**Problem to solve**
Copy every line of the material below word for word, keeping each line break where it falls.

**Data excerpts**
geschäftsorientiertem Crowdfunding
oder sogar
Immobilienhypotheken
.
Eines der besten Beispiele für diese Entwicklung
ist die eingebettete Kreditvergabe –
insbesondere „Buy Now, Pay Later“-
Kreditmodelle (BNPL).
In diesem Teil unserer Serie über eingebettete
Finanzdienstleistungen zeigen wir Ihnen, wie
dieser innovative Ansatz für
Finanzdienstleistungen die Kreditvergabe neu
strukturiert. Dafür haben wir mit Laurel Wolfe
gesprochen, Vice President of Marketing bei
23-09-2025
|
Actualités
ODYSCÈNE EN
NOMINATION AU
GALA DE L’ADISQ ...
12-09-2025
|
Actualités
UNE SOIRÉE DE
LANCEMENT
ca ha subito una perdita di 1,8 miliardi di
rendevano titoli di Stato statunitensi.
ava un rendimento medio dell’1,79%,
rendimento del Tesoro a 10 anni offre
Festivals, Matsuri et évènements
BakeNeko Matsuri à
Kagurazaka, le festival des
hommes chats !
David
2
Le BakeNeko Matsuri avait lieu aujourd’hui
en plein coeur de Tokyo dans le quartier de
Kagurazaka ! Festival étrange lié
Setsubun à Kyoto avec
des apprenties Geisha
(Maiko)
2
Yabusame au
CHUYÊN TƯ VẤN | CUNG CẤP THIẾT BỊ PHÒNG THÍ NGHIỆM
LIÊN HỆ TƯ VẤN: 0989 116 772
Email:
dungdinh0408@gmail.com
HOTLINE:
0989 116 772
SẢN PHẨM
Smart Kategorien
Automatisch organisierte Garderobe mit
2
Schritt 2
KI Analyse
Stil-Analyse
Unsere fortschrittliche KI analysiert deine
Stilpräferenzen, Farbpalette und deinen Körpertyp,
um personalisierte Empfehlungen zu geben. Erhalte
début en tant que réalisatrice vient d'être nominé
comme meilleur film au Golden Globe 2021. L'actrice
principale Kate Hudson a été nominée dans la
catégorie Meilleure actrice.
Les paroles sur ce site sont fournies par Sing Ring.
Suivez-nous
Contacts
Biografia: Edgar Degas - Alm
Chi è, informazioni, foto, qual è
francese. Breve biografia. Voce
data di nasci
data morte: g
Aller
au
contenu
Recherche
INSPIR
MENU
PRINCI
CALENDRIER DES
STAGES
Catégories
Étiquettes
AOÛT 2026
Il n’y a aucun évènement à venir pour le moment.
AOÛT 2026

**Exercise output**
geschäftsorientiertem Crowdfunding
oder sogar
Immobilienhypotheken
.
Eines der besten Beispiele für diese Entwicklung
ist die eingebettete Kreditvergabe –
insbesondere „Buy Now, Pay Later“-
Kreditmodelle (BNPL).
In diesem Teil unserer Serie über eingebettete
Finanzdienstleistungen zeigen wir Ihnen, wie
dieser innovative Ansatz für
Finanzdienstleistungen die Kreditvergabe neu
strukturiert. Dafür haben wir mit Laurel Wolfe
gesprochen, Vice President of Marketing bei
23-09-2025
|
Actualités
ODYSCÈNE EN
NOMINATION AU
GALA DE L’ADISQ ...
12-09-2025
|
Actualités
UNE SOIRÉE DE
LANCEMENT
ca ha subito una perdita di 1,8 miliardi di
rendevano titoli di Stato statunitensi.
ava un rendimento medio dell’1,79%,
rendimento del Tesoro a 10 anni offre
Festivals, Matsuri et évènements
BakeNeko Matsuri à
Kagurazaka, le festival des
hommes chats !
David
2
Le BakeNeko Matsuri avait lieu aujourd’hui
en plein coeur de Tokyo dans le quartier de
Kagurazaka ! Festival étrange lié
Setsubun à Kyoto avec
des apprenties Geisha
(Maiko)
2
Yabusame au
CHUYÊN TƯ VẤN | CUNG CẤP THIẾT BỊ PHÒNG THÍ NGHIỆM
LIÊN HỆ TƯ VẤN: 0989 116 772
Email:
dungdinh0408@gmail.com
HOTLINE:
0989 116 772
SẢN PHẨM
Smart Kategorien
Automatisch organisierte Garderobe mit
2
Schritt 2
KI Analyse
Stil-Analyse
Unsere fortschrittliche KI analysiert deine
Stilpräferenzen, Farbpalette und deinen Körpertyp,
um personalisierte Empfehlungen zu geben. Erhalte
début en tant que réalisatrice vient d'être nominé
comme meilleur film au Golden Globe 2021. L'actrice
principale Kate Hudson a été nominée dans la
catégorie Meilleure actrice.
Les paroles sur ce site sont fournies par Sing Ring.
Suivez-nous
Contacts
Biografia: Edgar Degas - Alm
Chi è, informazioni, foto, qual è
francese. Breve biografia. Voce
data di nasci
data morte: g
Aller
au
contenu
Recherche
INSPIR
MENU
PRINCI
CALENDRIER DES
STAGES
Catégories
Étiquettes
AOÛT 2026
Il n’y a aucun évènement à venir pour le moment.
AOÛT 2026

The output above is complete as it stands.